### Instructions for the task
In the records that follow, the lines from the one containing "10: (631, 94)" to the one containing "48: (381, 86)", inclusive, are to be given again exactly.

### Supplied data

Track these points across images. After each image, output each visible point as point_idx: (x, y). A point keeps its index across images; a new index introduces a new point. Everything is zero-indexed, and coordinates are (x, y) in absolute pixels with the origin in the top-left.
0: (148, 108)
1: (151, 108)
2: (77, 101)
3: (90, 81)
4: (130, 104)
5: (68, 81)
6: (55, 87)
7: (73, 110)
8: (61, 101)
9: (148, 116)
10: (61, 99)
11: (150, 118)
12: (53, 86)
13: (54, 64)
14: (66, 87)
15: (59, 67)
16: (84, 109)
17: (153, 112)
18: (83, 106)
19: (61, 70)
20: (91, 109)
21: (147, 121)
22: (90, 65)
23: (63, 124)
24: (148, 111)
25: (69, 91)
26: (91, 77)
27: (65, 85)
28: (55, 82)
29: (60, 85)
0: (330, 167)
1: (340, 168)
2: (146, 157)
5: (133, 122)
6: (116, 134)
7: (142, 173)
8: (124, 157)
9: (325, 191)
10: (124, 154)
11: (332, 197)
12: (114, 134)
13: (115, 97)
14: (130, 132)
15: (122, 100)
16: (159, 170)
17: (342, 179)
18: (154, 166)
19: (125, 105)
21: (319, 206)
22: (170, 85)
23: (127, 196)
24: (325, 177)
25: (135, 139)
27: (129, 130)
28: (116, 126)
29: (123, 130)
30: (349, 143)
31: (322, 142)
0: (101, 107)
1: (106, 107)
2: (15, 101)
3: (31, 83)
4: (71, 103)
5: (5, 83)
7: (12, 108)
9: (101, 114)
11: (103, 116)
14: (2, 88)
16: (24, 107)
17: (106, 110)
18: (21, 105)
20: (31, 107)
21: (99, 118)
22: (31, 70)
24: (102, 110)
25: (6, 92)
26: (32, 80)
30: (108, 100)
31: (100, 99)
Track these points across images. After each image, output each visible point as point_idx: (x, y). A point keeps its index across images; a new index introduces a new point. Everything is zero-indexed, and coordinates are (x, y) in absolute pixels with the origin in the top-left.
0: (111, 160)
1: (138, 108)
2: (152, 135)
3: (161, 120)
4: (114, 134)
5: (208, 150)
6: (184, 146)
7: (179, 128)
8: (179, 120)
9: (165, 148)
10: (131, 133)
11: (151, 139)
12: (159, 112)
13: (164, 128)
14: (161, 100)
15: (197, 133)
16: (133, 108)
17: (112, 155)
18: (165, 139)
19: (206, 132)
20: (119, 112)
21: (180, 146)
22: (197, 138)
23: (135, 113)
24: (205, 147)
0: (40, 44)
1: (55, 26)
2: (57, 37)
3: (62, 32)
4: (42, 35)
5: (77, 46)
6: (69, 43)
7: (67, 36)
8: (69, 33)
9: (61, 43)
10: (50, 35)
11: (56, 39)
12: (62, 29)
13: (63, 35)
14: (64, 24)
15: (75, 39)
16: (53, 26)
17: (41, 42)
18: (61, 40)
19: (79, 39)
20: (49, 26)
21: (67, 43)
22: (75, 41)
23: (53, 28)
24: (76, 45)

--

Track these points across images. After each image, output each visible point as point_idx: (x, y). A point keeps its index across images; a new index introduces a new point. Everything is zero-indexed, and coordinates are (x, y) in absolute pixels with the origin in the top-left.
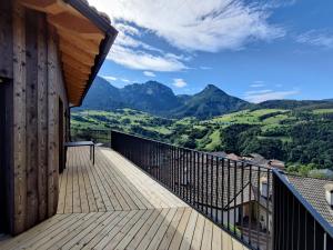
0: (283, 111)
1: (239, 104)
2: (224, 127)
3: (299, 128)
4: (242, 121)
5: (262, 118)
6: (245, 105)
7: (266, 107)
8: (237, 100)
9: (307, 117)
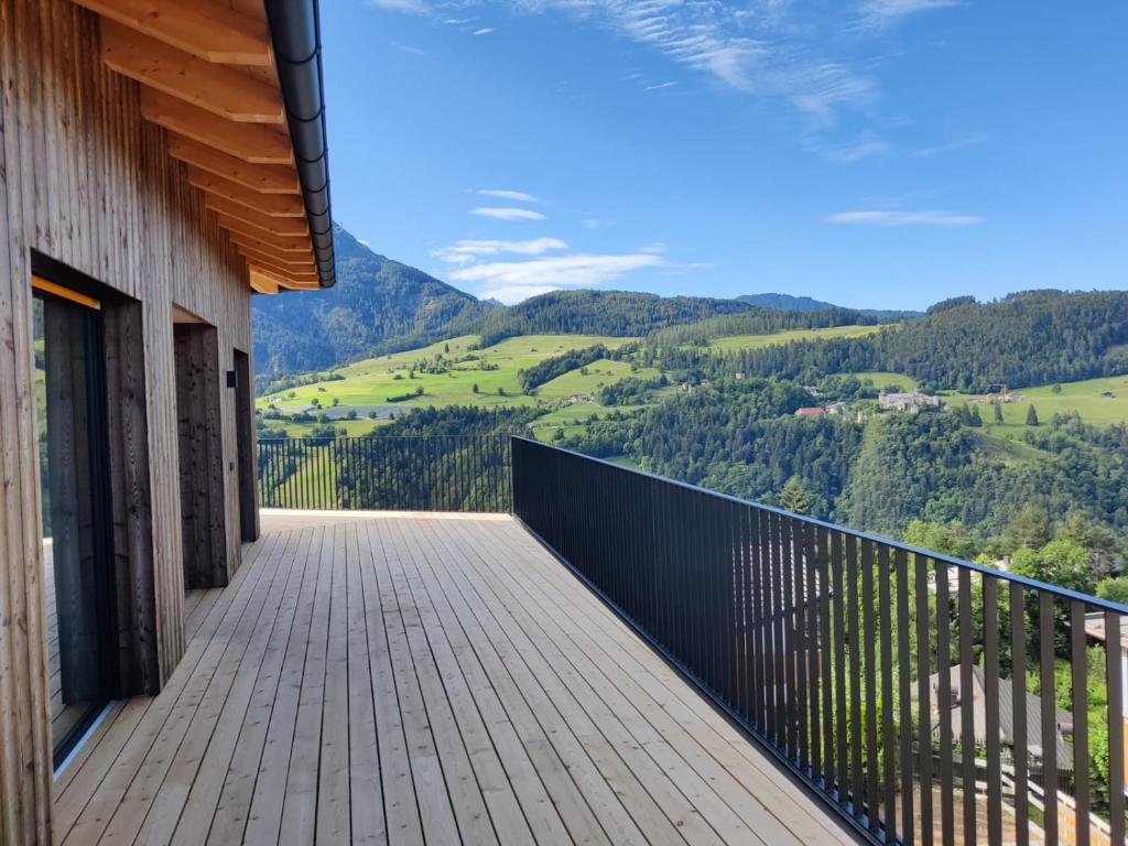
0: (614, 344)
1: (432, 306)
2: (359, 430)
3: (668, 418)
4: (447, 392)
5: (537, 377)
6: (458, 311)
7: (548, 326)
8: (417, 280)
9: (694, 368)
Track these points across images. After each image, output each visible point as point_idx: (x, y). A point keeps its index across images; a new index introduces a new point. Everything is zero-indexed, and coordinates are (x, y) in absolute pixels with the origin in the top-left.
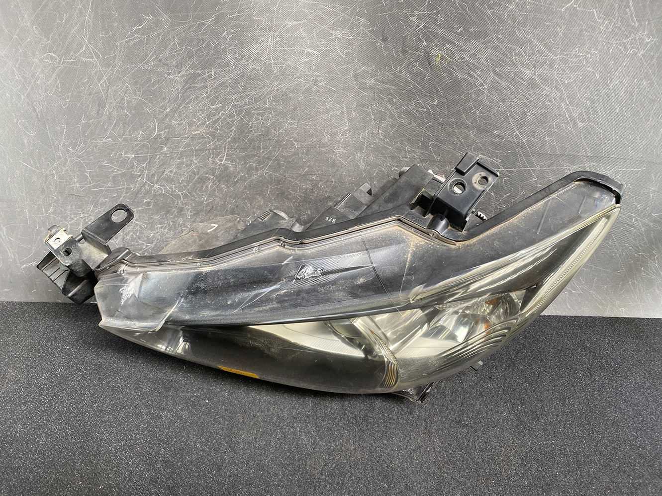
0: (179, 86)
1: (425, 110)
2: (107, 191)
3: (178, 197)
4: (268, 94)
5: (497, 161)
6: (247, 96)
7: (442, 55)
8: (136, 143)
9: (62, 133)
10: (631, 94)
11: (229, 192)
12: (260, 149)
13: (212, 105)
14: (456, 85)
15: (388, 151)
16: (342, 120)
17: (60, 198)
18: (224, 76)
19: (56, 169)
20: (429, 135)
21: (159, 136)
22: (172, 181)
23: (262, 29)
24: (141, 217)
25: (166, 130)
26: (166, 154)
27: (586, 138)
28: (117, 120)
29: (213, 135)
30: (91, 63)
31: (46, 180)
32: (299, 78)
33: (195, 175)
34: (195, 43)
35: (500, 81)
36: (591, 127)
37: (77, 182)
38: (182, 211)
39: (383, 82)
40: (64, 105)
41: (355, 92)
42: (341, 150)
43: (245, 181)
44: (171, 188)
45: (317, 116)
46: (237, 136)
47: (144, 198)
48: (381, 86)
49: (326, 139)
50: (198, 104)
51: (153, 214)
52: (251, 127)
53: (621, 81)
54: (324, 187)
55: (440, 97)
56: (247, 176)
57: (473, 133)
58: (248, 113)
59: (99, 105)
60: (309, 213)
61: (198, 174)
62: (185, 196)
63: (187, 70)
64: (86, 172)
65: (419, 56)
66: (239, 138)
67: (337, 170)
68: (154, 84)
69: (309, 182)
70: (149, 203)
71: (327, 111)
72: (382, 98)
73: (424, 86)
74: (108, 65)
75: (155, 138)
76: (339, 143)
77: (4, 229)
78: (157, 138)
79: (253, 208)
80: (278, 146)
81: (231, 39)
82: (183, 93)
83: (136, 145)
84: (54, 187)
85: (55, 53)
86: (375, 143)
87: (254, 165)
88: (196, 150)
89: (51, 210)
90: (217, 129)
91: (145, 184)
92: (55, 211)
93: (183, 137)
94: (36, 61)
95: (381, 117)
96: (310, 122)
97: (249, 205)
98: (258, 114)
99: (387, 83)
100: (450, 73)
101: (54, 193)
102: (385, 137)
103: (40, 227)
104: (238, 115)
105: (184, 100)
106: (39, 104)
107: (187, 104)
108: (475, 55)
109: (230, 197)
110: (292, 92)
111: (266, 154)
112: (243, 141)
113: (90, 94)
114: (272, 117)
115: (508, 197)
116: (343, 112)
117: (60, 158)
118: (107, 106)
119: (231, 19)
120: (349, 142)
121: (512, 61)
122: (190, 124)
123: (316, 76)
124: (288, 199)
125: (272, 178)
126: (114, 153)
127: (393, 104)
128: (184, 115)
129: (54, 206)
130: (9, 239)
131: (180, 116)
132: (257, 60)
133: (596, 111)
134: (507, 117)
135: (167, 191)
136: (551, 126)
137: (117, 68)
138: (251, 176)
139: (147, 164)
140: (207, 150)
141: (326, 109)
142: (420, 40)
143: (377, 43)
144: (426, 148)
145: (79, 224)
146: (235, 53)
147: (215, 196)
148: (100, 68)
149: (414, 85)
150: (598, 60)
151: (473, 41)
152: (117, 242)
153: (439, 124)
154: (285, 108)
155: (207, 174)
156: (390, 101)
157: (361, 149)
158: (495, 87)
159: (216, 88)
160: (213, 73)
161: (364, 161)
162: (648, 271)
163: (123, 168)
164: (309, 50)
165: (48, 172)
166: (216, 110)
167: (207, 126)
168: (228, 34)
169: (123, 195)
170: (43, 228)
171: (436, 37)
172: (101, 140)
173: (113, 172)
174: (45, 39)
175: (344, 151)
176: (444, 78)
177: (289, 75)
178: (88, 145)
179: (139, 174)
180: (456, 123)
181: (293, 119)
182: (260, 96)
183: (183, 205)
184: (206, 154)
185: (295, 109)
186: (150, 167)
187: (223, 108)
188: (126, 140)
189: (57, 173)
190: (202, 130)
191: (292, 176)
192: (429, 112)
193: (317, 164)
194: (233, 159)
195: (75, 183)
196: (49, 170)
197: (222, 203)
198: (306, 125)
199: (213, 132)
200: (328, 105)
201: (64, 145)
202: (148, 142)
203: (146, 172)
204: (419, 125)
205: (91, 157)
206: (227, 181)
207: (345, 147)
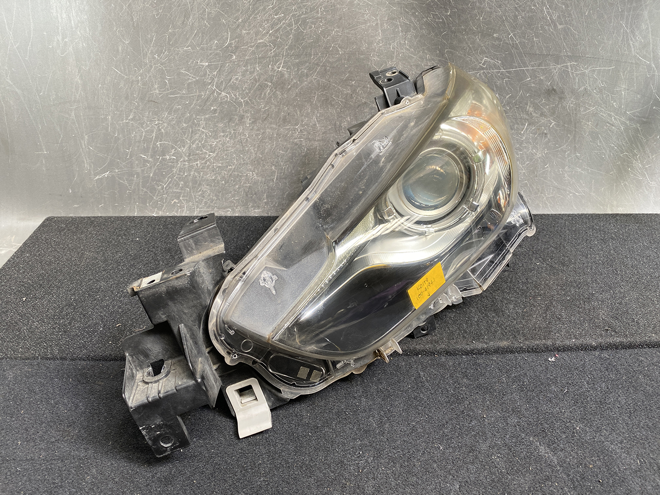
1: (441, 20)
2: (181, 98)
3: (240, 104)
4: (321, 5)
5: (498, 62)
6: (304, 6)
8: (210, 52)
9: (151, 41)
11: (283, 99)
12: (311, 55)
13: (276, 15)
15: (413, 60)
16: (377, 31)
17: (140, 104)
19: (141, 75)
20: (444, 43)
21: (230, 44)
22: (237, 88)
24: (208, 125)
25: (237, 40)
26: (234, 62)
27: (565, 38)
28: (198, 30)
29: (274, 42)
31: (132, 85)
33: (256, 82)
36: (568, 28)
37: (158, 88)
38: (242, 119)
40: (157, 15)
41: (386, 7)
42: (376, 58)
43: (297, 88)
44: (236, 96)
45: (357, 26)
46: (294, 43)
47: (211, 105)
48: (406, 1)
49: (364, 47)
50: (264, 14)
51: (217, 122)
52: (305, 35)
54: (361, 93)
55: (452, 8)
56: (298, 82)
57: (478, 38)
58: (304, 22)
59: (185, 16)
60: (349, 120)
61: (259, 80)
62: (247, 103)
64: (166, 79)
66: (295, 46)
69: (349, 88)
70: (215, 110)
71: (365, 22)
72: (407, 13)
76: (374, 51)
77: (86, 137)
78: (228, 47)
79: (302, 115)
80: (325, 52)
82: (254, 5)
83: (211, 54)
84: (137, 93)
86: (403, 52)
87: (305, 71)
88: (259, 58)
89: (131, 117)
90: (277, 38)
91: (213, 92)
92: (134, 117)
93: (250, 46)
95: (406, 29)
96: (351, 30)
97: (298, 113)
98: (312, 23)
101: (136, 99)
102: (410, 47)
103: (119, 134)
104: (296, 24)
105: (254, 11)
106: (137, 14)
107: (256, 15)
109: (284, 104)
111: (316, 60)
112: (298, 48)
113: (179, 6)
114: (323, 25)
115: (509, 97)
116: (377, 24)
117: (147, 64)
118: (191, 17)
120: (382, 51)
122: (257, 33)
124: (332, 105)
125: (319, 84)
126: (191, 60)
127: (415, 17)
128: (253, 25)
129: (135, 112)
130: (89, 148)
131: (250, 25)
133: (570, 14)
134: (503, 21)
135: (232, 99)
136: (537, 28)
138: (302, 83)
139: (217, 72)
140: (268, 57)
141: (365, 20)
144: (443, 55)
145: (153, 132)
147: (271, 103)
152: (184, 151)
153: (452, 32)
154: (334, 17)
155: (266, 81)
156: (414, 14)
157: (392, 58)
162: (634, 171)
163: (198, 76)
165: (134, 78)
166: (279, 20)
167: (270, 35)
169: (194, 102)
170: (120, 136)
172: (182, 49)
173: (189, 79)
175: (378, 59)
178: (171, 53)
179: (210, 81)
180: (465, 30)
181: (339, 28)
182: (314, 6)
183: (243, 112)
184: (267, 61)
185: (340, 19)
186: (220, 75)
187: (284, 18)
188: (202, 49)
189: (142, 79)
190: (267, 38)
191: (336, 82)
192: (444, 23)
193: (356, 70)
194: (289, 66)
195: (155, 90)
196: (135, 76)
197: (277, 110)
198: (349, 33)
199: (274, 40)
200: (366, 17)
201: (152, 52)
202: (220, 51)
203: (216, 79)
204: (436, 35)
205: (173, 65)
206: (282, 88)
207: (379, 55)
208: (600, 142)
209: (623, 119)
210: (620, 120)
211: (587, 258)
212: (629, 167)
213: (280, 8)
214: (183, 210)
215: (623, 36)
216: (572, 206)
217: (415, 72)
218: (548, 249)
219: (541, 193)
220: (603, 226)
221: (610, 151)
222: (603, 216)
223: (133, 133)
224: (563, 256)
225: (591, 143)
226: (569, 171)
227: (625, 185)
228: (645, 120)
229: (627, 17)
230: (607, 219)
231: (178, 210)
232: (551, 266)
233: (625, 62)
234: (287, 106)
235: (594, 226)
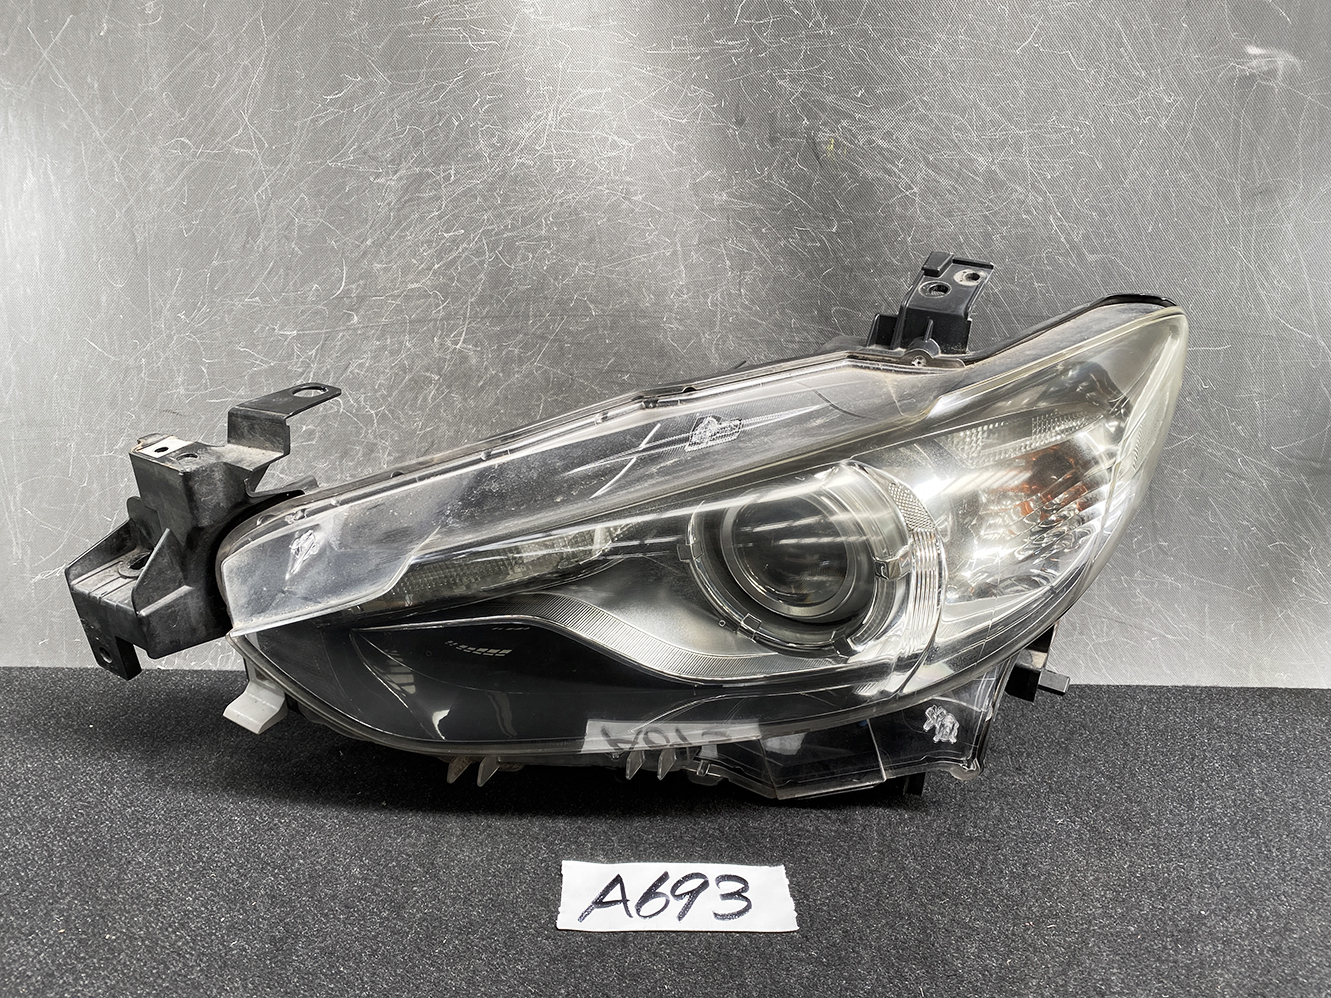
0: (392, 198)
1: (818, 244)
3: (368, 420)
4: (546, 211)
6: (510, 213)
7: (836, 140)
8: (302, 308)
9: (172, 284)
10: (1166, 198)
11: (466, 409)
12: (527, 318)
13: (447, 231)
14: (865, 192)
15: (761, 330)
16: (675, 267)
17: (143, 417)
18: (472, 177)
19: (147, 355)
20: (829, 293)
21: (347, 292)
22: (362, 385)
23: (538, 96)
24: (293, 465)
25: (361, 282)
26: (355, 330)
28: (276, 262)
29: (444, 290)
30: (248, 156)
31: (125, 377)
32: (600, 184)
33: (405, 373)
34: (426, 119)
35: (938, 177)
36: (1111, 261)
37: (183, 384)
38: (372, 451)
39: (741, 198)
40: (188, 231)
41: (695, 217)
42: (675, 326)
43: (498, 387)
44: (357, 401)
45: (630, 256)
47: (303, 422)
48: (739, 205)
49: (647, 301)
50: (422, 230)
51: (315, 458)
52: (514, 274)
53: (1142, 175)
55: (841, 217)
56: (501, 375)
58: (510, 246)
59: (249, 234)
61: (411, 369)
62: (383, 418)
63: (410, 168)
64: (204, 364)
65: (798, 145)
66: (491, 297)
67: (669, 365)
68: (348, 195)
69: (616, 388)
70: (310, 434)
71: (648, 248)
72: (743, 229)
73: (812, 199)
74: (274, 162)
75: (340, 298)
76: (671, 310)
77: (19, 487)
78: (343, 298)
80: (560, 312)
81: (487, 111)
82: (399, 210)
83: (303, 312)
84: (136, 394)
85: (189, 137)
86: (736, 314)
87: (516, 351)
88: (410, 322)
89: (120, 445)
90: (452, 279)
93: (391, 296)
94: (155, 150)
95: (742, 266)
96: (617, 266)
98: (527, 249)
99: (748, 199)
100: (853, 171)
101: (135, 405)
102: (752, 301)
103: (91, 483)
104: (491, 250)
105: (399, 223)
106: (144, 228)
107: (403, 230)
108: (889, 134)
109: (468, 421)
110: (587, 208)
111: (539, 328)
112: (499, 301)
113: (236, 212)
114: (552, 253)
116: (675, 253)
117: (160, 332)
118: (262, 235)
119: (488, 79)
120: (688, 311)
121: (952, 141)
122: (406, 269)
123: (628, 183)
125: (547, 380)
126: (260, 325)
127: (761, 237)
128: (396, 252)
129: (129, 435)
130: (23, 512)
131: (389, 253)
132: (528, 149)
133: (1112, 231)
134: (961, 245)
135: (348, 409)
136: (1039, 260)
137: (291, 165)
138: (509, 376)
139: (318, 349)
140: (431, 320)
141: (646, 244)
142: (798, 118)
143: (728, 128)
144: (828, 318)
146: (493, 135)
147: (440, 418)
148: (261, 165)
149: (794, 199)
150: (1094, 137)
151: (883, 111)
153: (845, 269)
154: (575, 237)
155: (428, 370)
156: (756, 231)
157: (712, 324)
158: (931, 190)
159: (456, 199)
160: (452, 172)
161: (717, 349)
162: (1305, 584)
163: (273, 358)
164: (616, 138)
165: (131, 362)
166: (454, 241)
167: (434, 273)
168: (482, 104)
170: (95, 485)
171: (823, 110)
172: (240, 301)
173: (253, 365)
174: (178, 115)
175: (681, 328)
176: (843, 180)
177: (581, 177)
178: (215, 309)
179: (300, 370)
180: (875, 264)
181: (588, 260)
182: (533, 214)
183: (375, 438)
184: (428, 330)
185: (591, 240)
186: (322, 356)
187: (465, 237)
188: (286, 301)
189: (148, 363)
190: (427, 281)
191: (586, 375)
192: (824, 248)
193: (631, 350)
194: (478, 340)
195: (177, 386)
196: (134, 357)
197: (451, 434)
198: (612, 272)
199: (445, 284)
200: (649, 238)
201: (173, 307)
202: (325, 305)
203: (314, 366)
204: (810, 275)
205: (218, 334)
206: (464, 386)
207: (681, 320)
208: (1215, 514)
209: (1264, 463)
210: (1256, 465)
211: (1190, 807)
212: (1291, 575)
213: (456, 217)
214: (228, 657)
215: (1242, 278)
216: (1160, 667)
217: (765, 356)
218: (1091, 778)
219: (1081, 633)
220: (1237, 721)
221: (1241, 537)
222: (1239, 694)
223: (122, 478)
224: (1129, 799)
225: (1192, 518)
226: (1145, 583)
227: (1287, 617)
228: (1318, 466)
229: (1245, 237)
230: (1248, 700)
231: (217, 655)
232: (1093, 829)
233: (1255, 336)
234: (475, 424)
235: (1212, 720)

### Reply to the task
10: (631, 94)
11: (229, 192)
12: (260, 149)
13: (212, 105)
14: (456, 85)
15: (388, 151)
16: (342, 120)
17: (60, 198)
18: (224, 76)
19: (56, 169)
20: (429, 135)
21: (159, 136)
22: (172, 181)
23: (262, 29)
24: (141, 217)
25: (166, 130)
26: (166, 154)
27: (586, 138)
28: (117, 120)
29: (213, 135)
30: (91, 63)
31: (46, 180)
32: (299, 78)
33: (195, 175)
34: (195, 43)
35: (500, 81)
36: (591, 127)
37: (77, 182)
38: (182, 211)
39: (383, 82)
40: (64, 105)
41: (355, 92)
42: (341, 150)
43: (245, 181)
44: (171, 188)
45: (317, 116)
46: (237, 136)
47: (144, 198)
48: (381, 86)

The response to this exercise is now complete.